Se esiste tanto male nel mondo sembra impossibile la fuga verso un altrove immacolato. Forse viaggiare tra le schegge di memoria è l’unica esplorazione che abbia un senso per l’essere umano. Insomma qui Dick espone un’irriducibile insicurezza ontologica e riflette sul destino umano nonostante l’accompagnamento del computer di bordo (come in 2001 Odissea nello spazio di Stanley Kubrick), proiezione di un’oggettività che, a questo punto, risulta quanto meno discutibile se non inutile.
Nel sonno avariato di Dick, c’è dunque ancora un racconto coerente con la traccia del progetto editoriale curato da Farina con Tempo e Spazio che si schiacciano l’uno contro l’altro in un abbraccio fantascientifico che può affascinare e solleticare il sense of wonder, ma può anche soffocare.
Fantascienza come specchio degli avanzamenti (la misurabilità del cosmo), ma anche come preziosa inquadratura del punto di vista popolare sui dibattiti filosofici e umanistici.

Letture
  • Alberto Abruzzese, Lessico della comunicazione, Meltemi, Roma, 2003.
  • Sergio Brancato, La forma fluida del mondo, Ipermedium, Napoli, 2010.
  • Régis Debray, Éloge des frontières, Gallimard, Parigi, 2010
  • Fabrizio Farina (a cura di), Viaggi nel tempo, Einaudi, Torino, 2016.
  • Stephen Kern, Il tempo e lo spazio.
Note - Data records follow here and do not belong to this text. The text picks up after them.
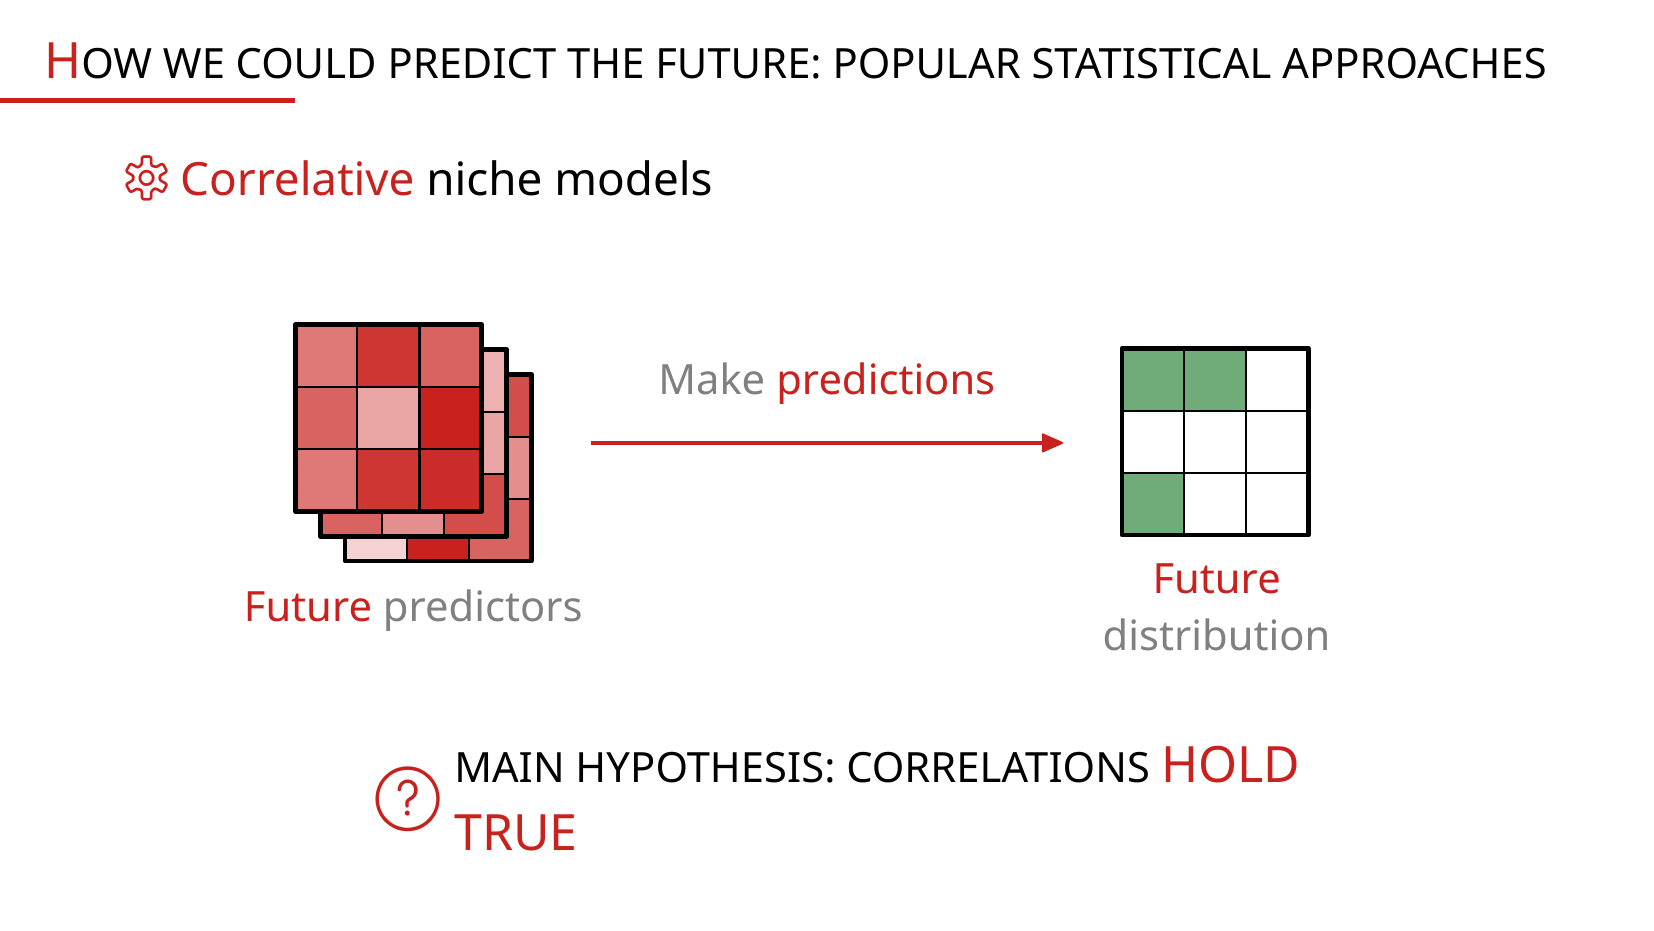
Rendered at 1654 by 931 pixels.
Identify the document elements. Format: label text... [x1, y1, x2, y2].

text_box Future distribution [1021, 569, 1412, 642]
text_box HOW WE COULD PREDICT THE FUTURE: POPULAR STATISTICAL APPROACHES [29, 0, 1625, 119]
text_box [347, 377, 529, 559]
text_box MAIN HYPOTHESIS: CORRELATIONS HOLD TRUE [439, 727, 1356, 868]
text_box Make predictions [631, 324, 1022, 432]
picture [357, 755, 458, 839]
text_box [323, 352, 504, 534]
picture [111, 147, 182, 207]
text_box [298, 327, 479, 509]
text_box [1124, 351, 1306, 533]
text_box Correlative niche models [165, 118, 1625, 237]
text_box Future predictors [218, 569, 609, 642]
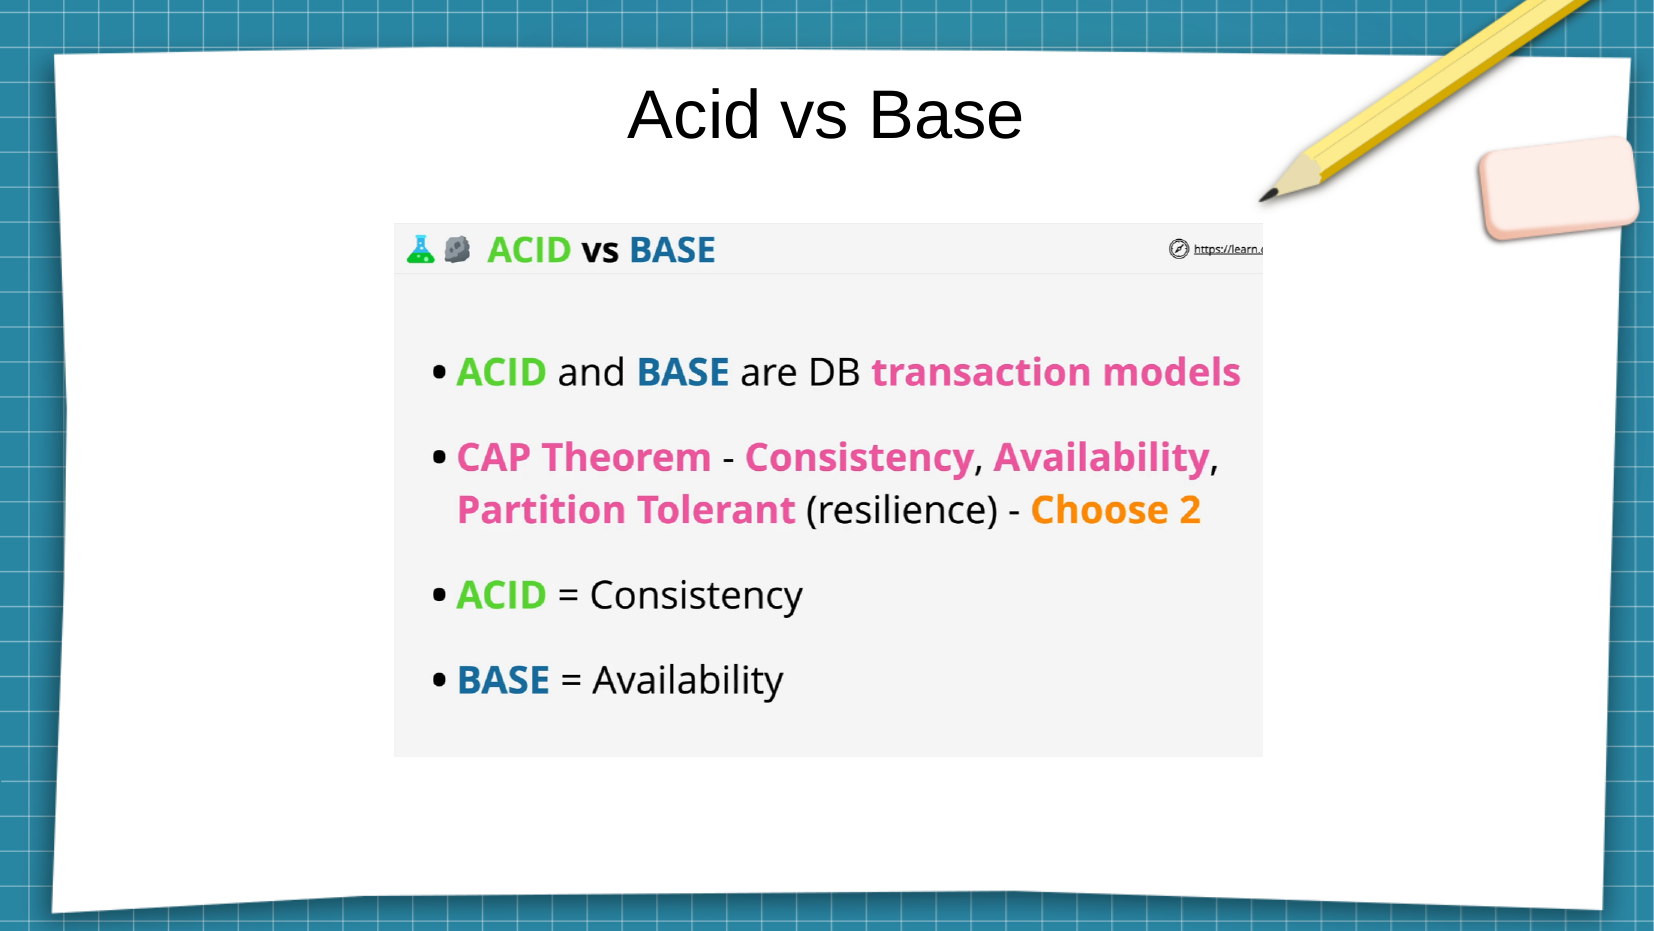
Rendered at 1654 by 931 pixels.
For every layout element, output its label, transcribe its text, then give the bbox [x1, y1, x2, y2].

title Acid vs Base [82, 37, 1571, 193]
picture [0, 0, 1654, 931]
La percezione del mondo tra Otto e Novecento, Il Mulino, Bologna, 2007.
  • Marshall McLuhan, Gli strumenti del comunicare, Il Saggiatore, Milano, 2008.
  • Guido Tonelli, Cercare mondi, Rizzoli, Milano, 2017.
  • Gary Westfahl, Space and Beyond: The Frontier Theme in Science Fiction, Greenwood Press, Westport, Connecticut, 2000.